The research team designed a structured workflow to guide VLMs in generating code:
- **Blueprint Planning**: First generate a sequence of high-level steps (e.g., chair construction: seat → legs → backrest → assembly);
- **RAG Enhancement**: Retrieve Blender API documentation during generation to improve code correctness;
- **Few-shot Demonstrations**: Provide examples of complex geometric operations to help VLMs map geometric concepts to code;
- **Component-level Agents**: Divide and conquer—each component is generated by a dedicated agent, and the main agent coordinates assembly relationships.

## Advantages of Local Text-Driven Editing (Experimental Evidence)

Experimental comparison between code and point cloud editing:
- **Point Cloud Editing**: Needs to identify the point set corresponding to chair legs, which easily leads to cracks at joints or accidental damage to adjacent components;
- **Code Editing**: Directly modify chair leg code parameters—semantically clear, precise, and maintains geometric continuity;
Results show: Code representation is superior in edit fidelity and preservation of unedited areas.

## Exploration of VLM Capability Boundaries

Evaluation of VLMs (open-source like LLaVA/Qwen-VL, closed-source like GPT-4V/Claude) capability boundaries:
- **Limitations**: Insufficient understanding of 3D spatial relationships, difficulty handling complex topologies, incomplete mastery of Blender API;
- **Effect of Enhancement Strategies**: RAG improves API task accuracy; few-shot examples help with geometric learning; blueprint planning optimizes the rationality of generated structures.

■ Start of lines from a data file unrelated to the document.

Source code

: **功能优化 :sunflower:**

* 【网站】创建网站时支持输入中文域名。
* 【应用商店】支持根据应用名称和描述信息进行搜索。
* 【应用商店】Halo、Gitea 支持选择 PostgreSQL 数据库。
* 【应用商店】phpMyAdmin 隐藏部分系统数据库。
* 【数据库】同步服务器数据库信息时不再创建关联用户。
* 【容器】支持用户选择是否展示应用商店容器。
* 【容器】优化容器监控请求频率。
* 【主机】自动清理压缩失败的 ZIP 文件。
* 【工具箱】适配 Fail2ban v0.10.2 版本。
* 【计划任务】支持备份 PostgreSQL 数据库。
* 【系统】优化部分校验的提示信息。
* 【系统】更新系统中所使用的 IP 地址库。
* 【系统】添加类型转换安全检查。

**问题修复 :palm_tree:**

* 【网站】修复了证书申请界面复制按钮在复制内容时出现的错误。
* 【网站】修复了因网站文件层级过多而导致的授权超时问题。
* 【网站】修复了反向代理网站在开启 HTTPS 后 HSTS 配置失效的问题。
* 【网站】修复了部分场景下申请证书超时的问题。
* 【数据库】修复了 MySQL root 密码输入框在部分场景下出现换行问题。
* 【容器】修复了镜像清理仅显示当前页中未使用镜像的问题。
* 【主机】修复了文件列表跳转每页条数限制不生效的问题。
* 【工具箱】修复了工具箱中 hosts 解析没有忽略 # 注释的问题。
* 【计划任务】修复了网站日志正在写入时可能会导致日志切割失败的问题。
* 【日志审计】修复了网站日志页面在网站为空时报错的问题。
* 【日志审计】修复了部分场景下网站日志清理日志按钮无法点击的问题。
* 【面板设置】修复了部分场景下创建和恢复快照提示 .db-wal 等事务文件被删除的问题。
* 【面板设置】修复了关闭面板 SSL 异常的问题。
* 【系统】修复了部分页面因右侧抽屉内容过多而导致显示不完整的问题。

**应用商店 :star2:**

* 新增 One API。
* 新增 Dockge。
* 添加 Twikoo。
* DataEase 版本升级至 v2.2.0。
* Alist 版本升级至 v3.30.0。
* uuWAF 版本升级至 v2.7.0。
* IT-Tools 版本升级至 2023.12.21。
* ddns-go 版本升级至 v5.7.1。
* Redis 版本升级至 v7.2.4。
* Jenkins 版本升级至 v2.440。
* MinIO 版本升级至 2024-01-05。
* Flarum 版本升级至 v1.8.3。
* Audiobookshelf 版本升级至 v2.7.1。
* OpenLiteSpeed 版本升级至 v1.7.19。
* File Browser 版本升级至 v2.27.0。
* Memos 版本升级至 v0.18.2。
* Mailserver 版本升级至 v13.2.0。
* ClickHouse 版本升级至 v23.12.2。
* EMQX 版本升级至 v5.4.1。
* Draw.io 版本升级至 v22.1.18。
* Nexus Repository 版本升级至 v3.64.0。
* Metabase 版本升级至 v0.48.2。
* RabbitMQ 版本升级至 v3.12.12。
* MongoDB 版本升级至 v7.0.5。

## Application Prospects and Future Research Directions

**Application Prospects**:
- Content Creation: Natural language-generated prototypes + code refinement;
- Industrial Design: Parametric product definition, easy version control;
- Education: Interpretable 3D modeling learning materials.
**Future Directions**:
- Extend to platforms like Maya/3ds Max;
- Support complex operations like surface modeling and physical simulation;
- Optimize VLM architecture for 3D code generation;
- Integrate code representation with other 3D representations like NeRF and Gaussian splatting.